┌────────

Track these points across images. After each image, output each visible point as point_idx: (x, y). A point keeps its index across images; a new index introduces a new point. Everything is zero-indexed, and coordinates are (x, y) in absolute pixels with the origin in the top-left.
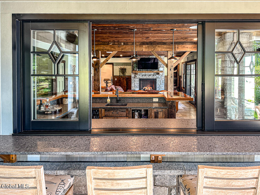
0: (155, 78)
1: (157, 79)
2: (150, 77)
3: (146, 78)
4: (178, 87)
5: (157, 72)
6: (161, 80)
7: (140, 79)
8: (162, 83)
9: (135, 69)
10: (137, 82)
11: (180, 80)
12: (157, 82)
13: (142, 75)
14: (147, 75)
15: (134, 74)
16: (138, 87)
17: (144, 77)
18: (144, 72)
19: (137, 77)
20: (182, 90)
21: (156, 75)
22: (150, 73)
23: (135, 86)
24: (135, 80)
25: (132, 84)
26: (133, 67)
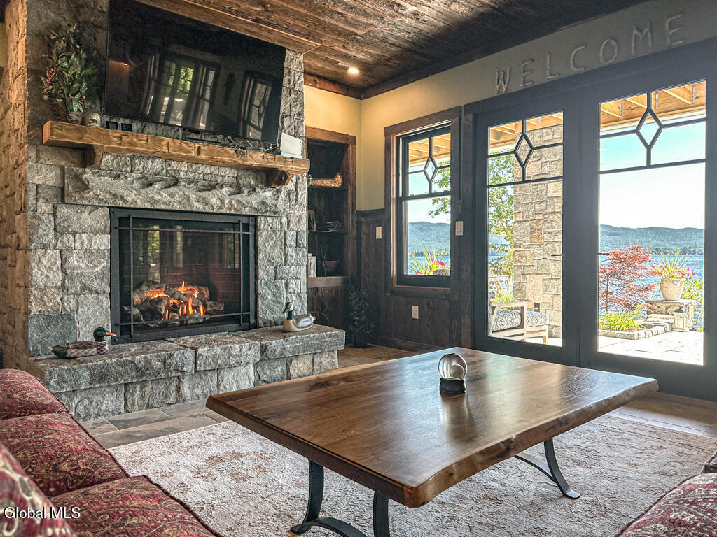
0: (247, 211)
1: (262, 224)
2: (214, 201)
3: (177, 207)
4: (350, 276)
5: (269, 165)
6: (285, 232)
7: (125, 214)
8: (291, 252)
9: (76, 107)
10: (90, 240)
11: (359, 239)
12: (260, 240)
13: (139, 179)
14: (185, 181)
15: (63, 163)
16: (97, 292)
17: (161, 195)
18: (168, 145)
19: (89, 192)
20: (388, 294)
21: (258, 190)
22: (209, 172)
23: (67, 284)
24: (64, 220)
25: (37, 259)
26: (51, 87)
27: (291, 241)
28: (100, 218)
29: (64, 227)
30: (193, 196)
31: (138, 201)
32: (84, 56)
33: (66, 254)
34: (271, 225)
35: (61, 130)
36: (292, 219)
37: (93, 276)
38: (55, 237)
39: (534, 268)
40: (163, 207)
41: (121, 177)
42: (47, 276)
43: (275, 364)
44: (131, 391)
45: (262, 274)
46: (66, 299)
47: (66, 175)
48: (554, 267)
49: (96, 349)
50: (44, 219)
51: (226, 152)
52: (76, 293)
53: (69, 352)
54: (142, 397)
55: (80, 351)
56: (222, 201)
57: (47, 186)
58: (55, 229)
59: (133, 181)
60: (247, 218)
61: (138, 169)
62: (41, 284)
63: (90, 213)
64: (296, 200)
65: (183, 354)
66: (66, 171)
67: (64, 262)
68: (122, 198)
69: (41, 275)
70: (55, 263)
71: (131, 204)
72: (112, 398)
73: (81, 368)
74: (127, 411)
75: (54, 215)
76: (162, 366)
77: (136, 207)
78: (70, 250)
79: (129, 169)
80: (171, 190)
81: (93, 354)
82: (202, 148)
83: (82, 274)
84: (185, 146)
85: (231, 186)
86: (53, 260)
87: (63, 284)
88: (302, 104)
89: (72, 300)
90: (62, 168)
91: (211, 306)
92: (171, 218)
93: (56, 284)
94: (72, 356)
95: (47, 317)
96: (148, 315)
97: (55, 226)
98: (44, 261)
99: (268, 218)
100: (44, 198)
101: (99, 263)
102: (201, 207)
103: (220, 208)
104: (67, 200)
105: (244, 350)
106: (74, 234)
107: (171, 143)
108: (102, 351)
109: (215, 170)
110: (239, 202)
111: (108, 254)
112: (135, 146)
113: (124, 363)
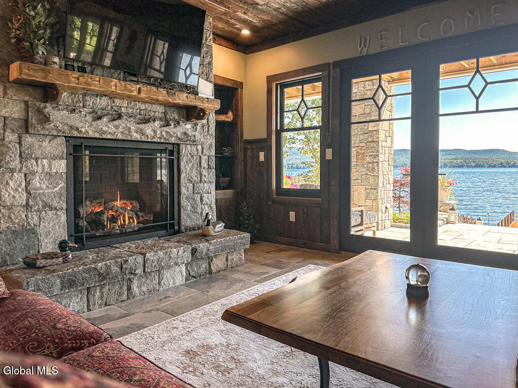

└────────

Set down the data above word for word, starting at its very beginning and ending at the line containing "7: (140, 79)", with that line included. Leave out the pictures.

Track these points across images. After each image, output each visible point as point_idx: (x, y). A point keeps its index across images; a new index introduces a new point. Everything is zero-indexed, and coordinates are (x, y) in absolute pixels with the origin in the top-left.
0: (155, 78)
1: (157, 79)
2: (150, 77)
3: (146, 78)
4: (178, 87)
5: (157, 72)
6: (161, 80)
7: (140, 79)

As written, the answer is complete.